• Task to complete: Each line of the data below holding the word "could" must be copied.

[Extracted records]
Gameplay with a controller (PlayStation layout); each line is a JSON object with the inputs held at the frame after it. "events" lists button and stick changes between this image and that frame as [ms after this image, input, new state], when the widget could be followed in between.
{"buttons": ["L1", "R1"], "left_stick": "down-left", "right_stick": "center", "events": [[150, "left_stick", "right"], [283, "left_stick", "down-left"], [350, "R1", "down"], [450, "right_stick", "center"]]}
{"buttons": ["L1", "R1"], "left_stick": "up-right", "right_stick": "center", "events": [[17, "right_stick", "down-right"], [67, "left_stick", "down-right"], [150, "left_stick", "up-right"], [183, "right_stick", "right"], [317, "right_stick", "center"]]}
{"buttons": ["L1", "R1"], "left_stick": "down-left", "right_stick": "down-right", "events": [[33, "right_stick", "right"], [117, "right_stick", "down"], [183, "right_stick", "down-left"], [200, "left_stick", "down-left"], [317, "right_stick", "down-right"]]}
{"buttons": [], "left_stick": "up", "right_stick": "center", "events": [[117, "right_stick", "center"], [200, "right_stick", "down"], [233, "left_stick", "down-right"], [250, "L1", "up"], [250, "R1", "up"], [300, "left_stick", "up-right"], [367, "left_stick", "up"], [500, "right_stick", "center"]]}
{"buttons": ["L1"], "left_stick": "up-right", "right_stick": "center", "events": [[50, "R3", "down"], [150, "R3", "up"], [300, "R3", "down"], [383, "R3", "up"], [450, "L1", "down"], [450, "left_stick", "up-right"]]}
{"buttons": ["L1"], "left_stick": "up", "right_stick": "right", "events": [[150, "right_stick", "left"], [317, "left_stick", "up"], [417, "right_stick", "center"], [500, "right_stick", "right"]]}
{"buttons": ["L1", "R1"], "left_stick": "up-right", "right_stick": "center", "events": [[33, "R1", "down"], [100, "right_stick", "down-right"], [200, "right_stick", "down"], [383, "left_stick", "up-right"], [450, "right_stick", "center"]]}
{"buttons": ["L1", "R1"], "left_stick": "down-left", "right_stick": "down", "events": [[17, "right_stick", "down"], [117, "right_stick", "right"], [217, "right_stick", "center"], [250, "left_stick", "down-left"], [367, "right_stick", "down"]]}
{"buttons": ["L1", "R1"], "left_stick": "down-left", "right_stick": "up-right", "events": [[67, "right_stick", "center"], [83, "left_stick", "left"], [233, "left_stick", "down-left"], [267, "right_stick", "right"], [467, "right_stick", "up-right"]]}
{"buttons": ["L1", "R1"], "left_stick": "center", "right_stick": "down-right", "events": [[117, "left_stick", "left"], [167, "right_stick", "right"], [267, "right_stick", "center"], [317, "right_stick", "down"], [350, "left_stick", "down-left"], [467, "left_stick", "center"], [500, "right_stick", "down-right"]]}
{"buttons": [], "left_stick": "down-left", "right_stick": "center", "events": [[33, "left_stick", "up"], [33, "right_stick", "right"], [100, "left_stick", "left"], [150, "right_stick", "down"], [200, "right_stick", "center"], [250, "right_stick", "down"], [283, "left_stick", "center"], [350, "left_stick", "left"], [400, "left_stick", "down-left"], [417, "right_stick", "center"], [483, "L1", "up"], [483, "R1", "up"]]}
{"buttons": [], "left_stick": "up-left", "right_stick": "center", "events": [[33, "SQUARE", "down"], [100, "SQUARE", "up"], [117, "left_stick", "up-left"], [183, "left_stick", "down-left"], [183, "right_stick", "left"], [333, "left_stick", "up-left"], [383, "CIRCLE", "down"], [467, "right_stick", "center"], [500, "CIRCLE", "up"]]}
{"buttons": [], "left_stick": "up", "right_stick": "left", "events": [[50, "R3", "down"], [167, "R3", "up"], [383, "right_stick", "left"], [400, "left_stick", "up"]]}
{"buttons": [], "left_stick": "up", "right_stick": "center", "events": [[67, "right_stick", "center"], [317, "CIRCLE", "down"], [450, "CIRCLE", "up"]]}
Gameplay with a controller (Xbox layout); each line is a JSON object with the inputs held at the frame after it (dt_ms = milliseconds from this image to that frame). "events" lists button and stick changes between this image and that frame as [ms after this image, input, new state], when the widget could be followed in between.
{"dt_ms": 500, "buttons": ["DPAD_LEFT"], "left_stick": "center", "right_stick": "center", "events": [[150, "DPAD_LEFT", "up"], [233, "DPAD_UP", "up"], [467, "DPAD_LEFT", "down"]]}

• Solution to this exercise:
Gameplay with a controller (PlayStation layout); each line is a JSON object with the inputs held at the frame after it. "events" lists button and stick changes between this image and that frame as [ms after this image, input, new state], when the widget could be followed in between.
Gameplay with a controller (Xbox layout); each line is a JSON object with the inputs held at the frame after it (dt_ms = milliseconds from this image to that frame). "events" lists button and stick changes between this image and that frame as [ms after this image, input, new state], when the widget could be followed in between.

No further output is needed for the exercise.